What to work on
Scan the records and identify every line in which the string "CORE" occurs, then return those lines.

Content starts

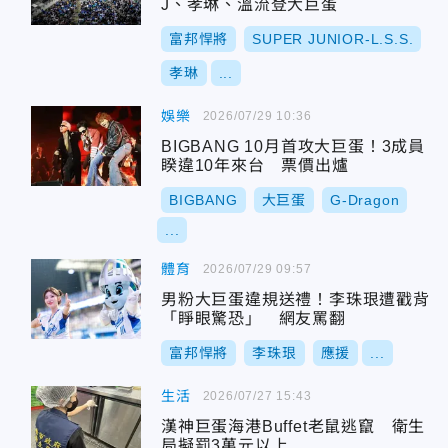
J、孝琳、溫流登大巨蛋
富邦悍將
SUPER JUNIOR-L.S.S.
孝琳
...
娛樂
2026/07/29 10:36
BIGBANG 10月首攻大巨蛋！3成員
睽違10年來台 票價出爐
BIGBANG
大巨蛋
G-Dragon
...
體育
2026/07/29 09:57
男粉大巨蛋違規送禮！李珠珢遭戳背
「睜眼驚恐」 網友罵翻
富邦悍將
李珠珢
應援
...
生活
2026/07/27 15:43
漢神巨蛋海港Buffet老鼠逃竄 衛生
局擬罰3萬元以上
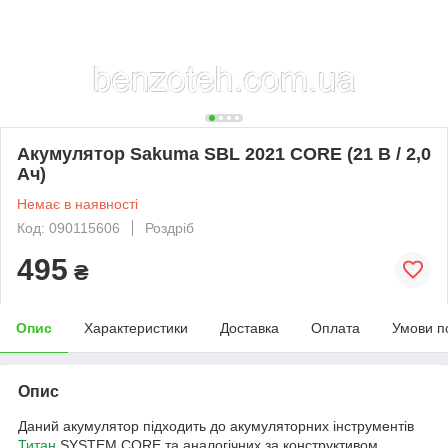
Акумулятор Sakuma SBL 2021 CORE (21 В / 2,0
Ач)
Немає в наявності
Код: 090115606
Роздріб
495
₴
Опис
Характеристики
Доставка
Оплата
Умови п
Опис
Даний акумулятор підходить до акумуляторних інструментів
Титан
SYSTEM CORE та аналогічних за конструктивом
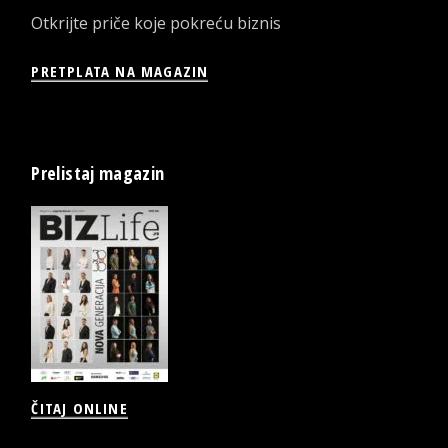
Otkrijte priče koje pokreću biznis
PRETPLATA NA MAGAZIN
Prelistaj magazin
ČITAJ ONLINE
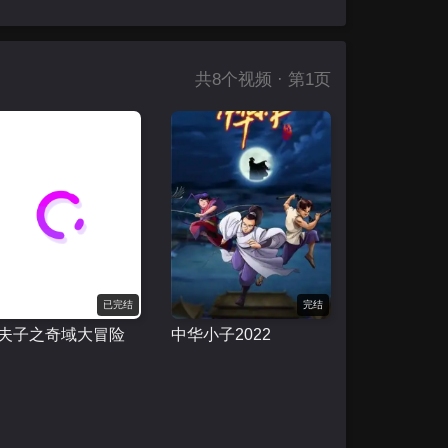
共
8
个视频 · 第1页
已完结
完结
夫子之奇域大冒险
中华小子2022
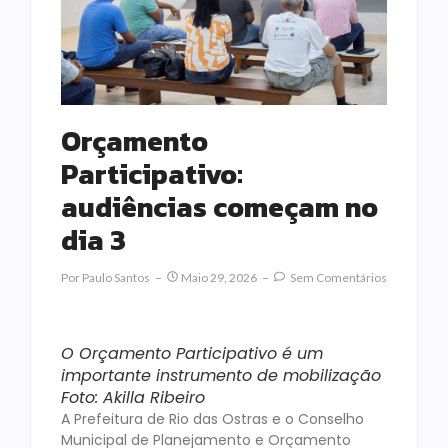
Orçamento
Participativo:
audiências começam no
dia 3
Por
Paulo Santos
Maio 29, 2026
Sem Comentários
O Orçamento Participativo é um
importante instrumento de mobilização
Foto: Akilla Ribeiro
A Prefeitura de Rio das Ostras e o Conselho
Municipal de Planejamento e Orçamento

Content ends

Exercise answer
Акумулятор Sakuma SBL 2021 CORE (21 В / 2,0
SYSTEM CORE та аналогічних за конструктивом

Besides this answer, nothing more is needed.